**Aim of the task:** Output exactly the lines from the one containing "left front paw: (282, 1274)" to the last line of the material, inclusive, and nothing more.

**Information supplied:**

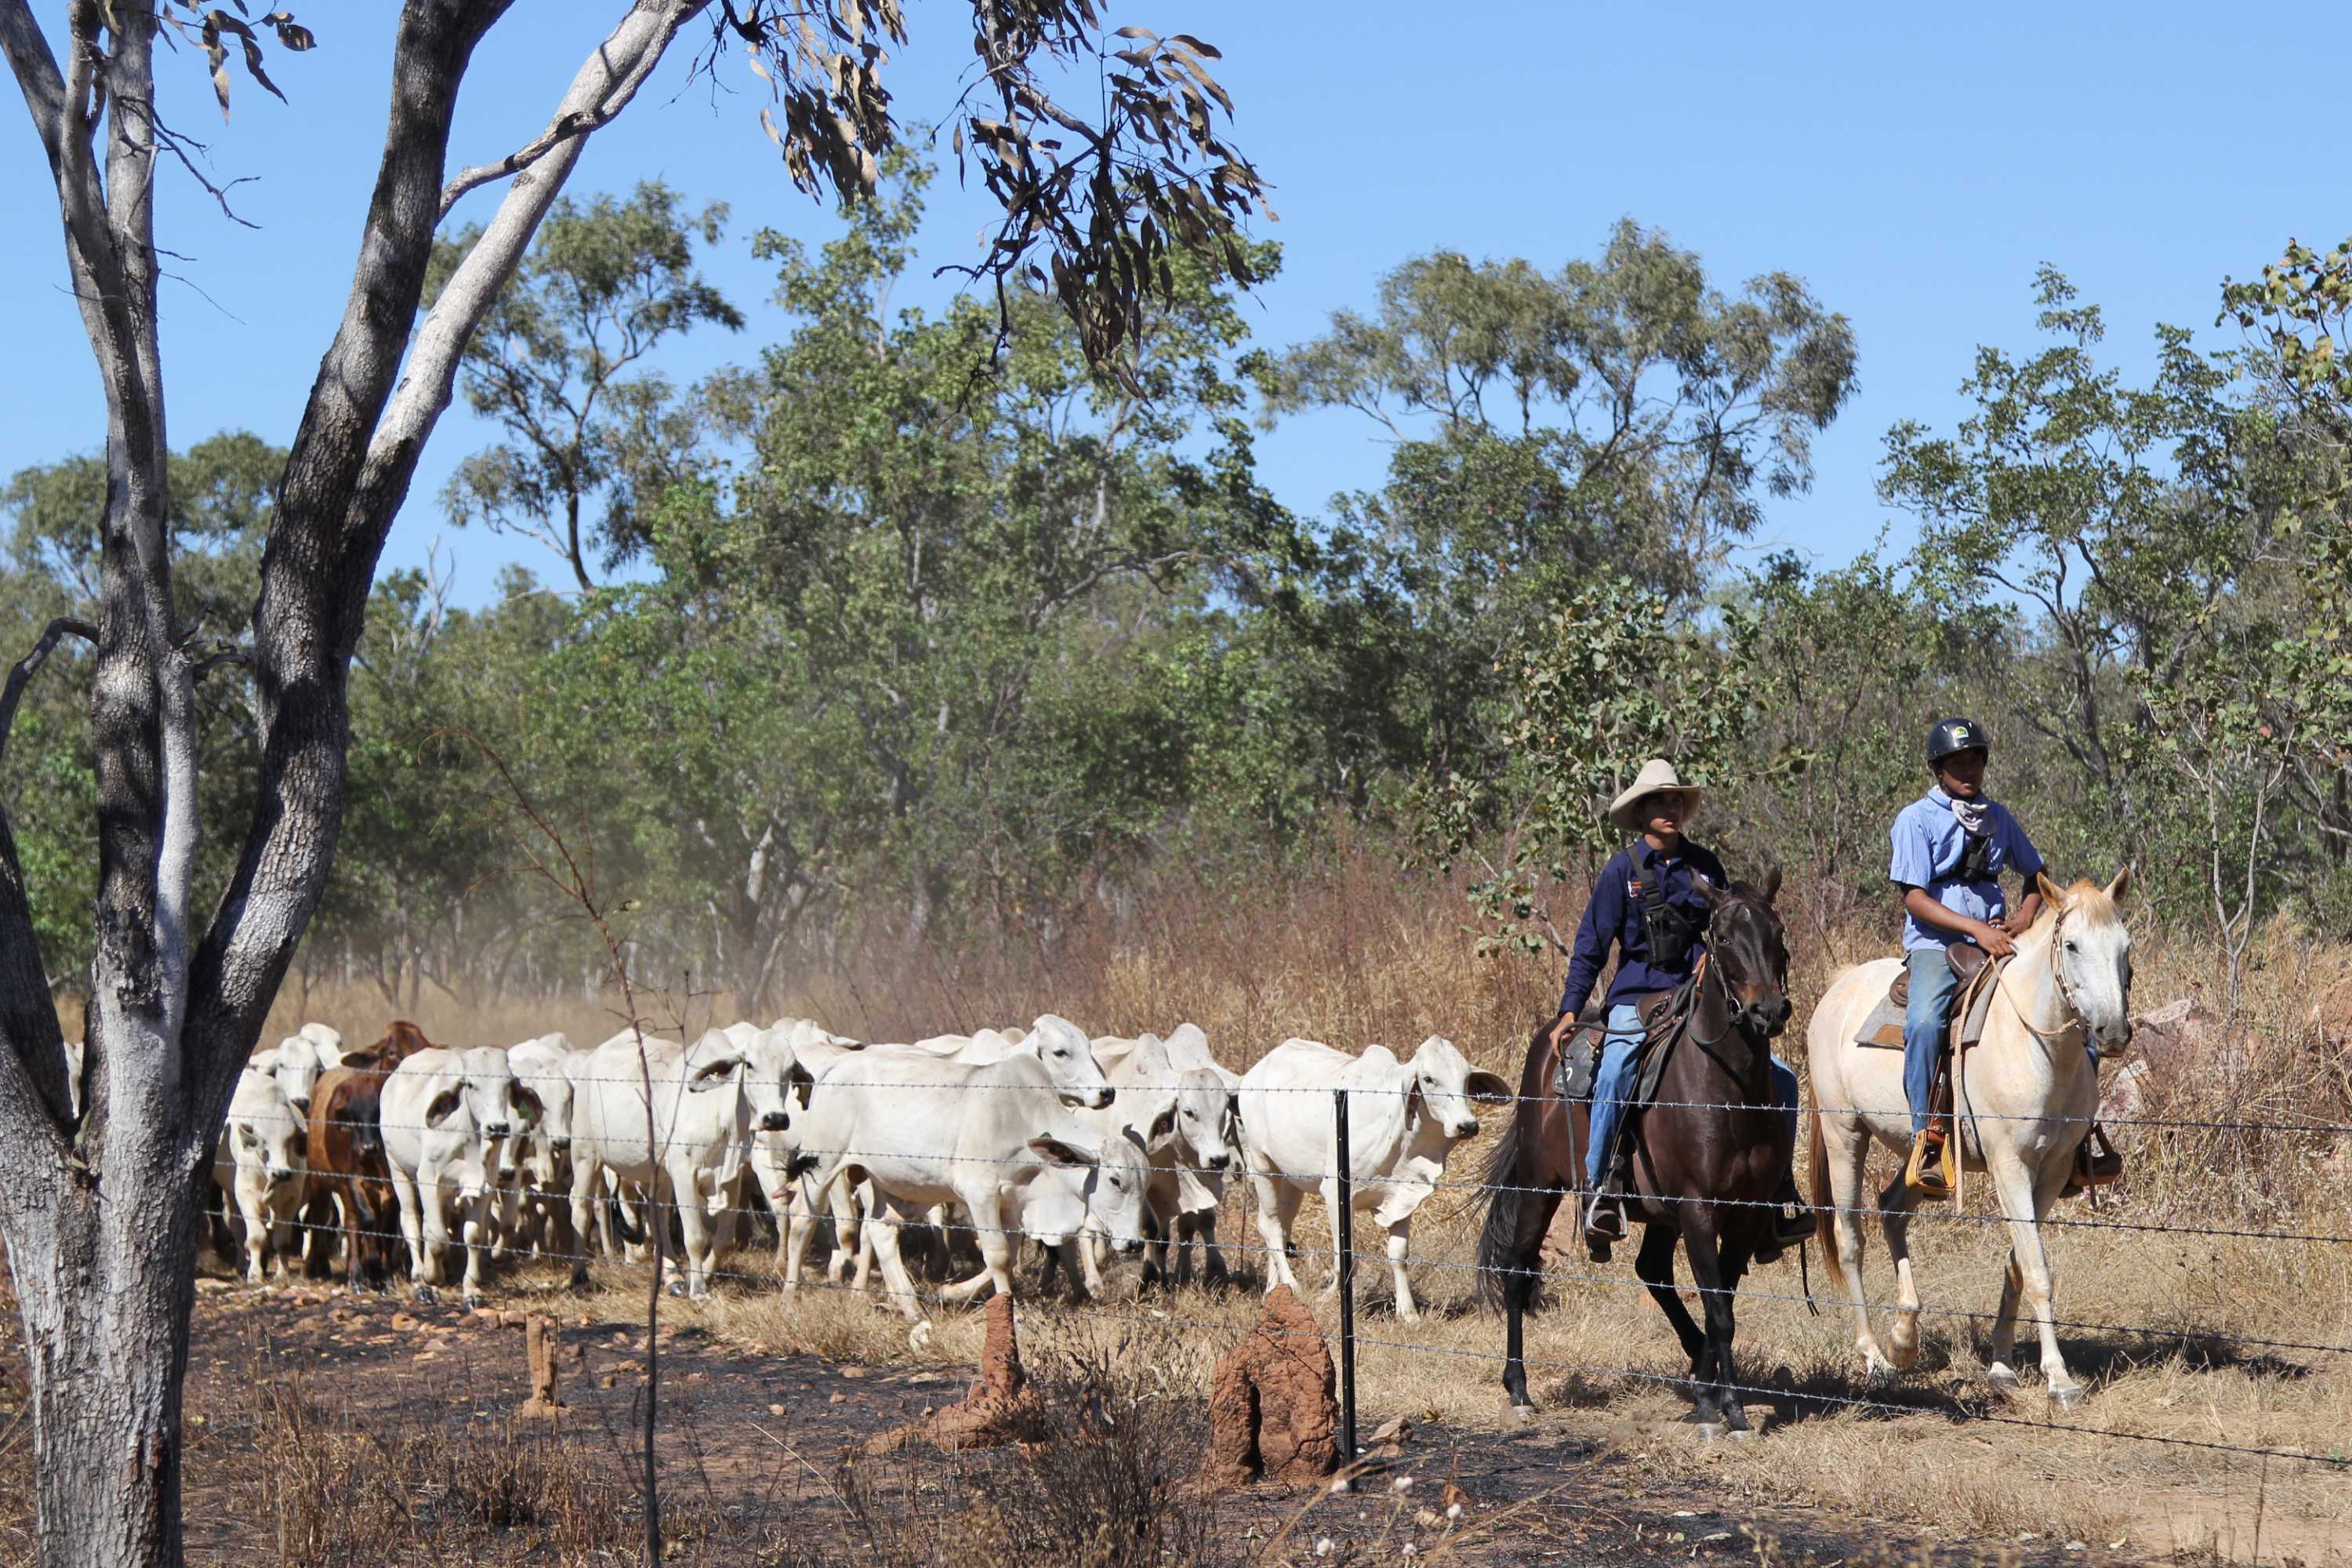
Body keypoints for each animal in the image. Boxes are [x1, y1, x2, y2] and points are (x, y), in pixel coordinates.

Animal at [220, 1067, 309, 1283]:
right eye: (262, 1142)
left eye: (290, 1141)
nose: (282, 1173)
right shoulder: (246, 1193)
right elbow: (256, 1237)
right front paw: (255, 1274)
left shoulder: (291, 1198)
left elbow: (283, 1240)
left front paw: (282, 1274)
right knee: (237, 1229)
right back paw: (243, 1266)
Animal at [380, 1044, 525, 1307]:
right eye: (470, 1084)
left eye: (508, 1083)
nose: (498, 1127)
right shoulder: (428, 1179)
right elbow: (438, 1239)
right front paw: (431, 1277)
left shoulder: (484, 1185)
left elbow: (474, 1236)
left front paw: (471, 1291)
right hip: (398, 1169)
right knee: (412, 1222)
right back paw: (420, 1282)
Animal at [1237, 1034, 1509, 1323]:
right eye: (1428, 1079)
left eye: (1467, 1079)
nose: (1467, 1125)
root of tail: (1256, 1070)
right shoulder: (1336, 1194)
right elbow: (1345, 1259)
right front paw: (1331, 1300)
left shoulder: (1404, 1196)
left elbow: (1399, 1255)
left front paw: (1408, 1313)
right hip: (1263, 1165)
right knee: (1270, 1226)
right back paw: (1291, 1285)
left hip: (1290, 1181)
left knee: (1280, 1225)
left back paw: (1273, 1289)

**Solution for this task:**
left front paw: (282, 1274)
right knee: (237, 1229)
right back paw: (243, 1266)
Animal at [380, 1044, 525, 1307]:
right eye: (470, 1084)
left eye: (508, 1083)
nose: (498, 1127)
right shoulder: (428, 1179)
right elbow: (438, 1239)
right front paw: (431, 1277)
left shoulder: (484, 1185)
left elbow: (474, 1236)
left front paw: (471, 1291)
right hip: (398, 1169)
right knee: (412, 1222)
right back paw: (420, 1282)
Animal at [1237, 1034, 1509, 1323]:
right eye: (1428, 1079)
left eye: (1467, 1079)
nose: (1467, 1125)
root of tail: (1256, 1070)
right shoulder: (1336, 1194)
right elbow: (1345, 1259)
right front paw: (1331, 1300)
left shoulder: (1404, 1196)
left elbow: (1399, 1255)
left front paw: (1408, 1313)
right hip: (1263, 1165)
right knee: (1270, 1226)
right back paw: (1291, 1285)
left hip: (1290, 1181)
left knee: (1280, 1225)
left back paw: (1273, 1289)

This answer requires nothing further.